P. Beier and B. Brost

“Even under the most optimistic scenarios, during the next century human-caused climate change will threaten many wild populations and species. The most useful conservation response is to enlarge and link protected areas to support range shifts by plants and animals. To prioritize land for reserves and linkages, some scientists attempt to chain together four highly uncertain models (emission scenarios, global air–ocean circulation, regional circulation, and biotic response). This approach has high risk of error propagation and compounding and produces outputs at a coarser scale than conservation decisions. Instead, we advocate identifying land facets—recurring landscape units with uniform topographic and soil attributes—and designing reserves and linkages for diversity and interspersion of these units. This coarse-filter approach would conserve the arenas of biological activity, rather than the temporary occupants of those arenas. Integrative, context-sensitive variables, such as insolation and topographic wetness, are useful for defining land facets. Classification procedures such as k-means or fuzzy clustering are a good way to define land facets because they can analyze millions of pixels and are insensitive to case order.
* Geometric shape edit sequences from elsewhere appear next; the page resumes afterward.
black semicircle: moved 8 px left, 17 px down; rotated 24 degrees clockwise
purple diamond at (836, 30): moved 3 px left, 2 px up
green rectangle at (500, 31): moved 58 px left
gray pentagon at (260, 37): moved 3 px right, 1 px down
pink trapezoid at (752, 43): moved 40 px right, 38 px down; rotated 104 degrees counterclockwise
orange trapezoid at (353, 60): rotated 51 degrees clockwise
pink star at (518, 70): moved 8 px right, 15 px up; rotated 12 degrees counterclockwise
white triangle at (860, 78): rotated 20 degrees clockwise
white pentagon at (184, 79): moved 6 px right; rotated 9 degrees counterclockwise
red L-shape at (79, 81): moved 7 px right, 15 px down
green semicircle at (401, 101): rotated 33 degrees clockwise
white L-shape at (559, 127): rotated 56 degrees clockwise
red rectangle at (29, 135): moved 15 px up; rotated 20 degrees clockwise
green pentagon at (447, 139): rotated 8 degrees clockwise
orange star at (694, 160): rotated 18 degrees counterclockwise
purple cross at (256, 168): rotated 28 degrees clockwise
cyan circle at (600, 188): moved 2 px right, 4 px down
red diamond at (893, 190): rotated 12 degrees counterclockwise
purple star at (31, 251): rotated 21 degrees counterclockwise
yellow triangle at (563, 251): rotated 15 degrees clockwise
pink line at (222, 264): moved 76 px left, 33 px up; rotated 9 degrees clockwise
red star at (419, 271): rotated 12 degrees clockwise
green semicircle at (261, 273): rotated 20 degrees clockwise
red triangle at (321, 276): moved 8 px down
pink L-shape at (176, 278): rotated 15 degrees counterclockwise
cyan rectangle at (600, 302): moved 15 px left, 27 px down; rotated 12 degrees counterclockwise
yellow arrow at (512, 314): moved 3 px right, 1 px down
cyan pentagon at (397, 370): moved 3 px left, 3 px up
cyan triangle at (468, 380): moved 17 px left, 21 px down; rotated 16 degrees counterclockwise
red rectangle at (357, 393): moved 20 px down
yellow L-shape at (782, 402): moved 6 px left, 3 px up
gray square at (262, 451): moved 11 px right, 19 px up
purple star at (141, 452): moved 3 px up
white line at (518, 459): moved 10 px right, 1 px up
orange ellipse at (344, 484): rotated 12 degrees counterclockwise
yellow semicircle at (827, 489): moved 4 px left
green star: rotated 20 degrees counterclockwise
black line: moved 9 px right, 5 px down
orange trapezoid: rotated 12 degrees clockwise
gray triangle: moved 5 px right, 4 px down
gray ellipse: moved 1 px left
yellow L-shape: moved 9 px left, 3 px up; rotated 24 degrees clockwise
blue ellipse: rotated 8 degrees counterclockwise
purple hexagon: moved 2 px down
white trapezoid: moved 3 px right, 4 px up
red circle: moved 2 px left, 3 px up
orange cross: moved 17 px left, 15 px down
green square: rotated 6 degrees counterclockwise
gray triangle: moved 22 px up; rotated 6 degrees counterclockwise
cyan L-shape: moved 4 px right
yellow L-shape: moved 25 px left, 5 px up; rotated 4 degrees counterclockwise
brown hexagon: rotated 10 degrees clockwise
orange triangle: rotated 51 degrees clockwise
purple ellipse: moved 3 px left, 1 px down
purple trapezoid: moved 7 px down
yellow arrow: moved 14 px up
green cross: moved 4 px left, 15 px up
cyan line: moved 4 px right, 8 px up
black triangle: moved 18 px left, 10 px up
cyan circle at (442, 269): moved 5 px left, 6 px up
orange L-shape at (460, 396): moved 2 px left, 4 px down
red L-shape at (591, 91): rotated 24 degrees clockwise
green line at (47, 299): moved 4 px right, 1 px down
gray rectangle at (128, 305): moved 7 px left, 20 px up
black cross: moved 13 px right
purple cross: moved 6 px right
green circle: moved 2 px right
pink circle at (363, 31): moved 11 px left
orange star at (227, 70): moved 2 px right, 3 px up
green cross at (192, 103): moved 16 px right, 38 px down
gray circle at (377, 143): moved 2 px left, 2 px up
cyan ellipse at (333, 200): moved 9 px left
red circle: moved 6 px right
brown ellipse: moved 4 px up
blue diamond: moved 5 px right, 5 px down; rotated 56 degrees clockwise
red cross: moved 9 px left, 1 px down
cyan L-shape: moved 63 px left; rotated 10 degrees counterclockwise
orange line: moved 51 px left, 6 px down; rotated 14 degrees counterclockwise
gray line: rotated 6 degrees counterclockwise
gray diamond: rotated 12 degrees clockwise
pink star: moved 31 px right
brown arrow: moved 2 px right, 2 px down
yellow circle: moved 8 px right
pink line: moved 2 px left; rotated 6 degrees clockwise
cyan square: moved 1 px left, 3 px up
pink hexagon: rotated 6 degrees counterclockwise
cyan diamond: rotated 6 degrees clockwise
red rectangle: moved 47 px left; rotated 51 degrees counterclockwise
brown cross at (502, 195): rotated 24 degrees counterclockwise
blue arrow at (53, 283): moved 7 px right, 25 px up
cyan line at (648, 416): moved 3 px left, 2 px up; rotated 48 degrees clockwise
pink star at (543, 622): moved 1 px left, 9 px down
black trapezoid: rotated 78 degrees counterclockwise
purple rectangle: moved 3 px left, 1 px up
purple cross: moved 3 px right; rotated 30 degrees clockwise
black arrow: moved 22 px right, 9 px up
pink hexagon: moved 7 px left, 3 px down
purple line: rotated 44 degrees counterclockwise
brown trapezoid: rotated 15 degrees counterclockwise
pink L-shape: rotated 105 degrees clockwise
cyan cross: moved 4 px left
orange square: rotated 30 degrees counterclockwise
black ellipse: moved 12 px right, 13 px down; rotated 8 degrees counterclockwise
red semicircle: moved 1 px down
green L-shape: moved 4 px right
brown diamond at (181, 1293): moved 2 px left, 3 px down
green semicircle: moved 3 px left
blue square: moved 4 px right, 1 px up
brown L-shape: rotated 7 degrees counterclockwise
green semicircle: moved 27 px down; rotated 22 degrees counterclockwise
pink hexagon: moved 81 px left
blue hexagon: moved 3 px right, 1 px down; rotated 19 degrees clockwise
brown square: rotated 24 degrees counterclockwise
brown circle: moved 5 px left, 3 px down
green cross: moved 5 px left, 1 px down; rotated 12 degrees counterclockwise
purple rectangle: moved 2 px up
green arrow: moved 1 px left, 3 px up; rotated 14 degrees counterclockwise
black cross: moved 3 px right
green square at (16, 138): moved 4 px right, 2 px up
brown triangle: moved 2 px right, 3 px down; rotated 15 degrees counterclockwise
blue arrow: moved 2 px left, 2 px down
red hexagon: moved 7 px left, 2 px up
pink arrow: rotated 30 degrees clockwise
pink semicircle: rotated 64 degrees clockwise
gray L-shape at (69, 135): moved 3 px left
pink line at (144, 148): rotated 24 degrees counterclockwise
In regions lacking useful soil maps, river systems or riparian plants can indicate important facets. Conservation planners should set higher representation targets for rare and distinctive facets. High interspersion of land facets can promote ecological processes, evolutionary interaction, and range shift. Relevant studies suggest land-facet diversity is a good surrogate for today’s biodiversity, but fails to conserve some species. To minimize such failures, a reserve design based on land facets should complement, rather than replace, other approaches. Designs based on land facets are not biased toward data-rich areas and can be applied where no maps of land cover exist.”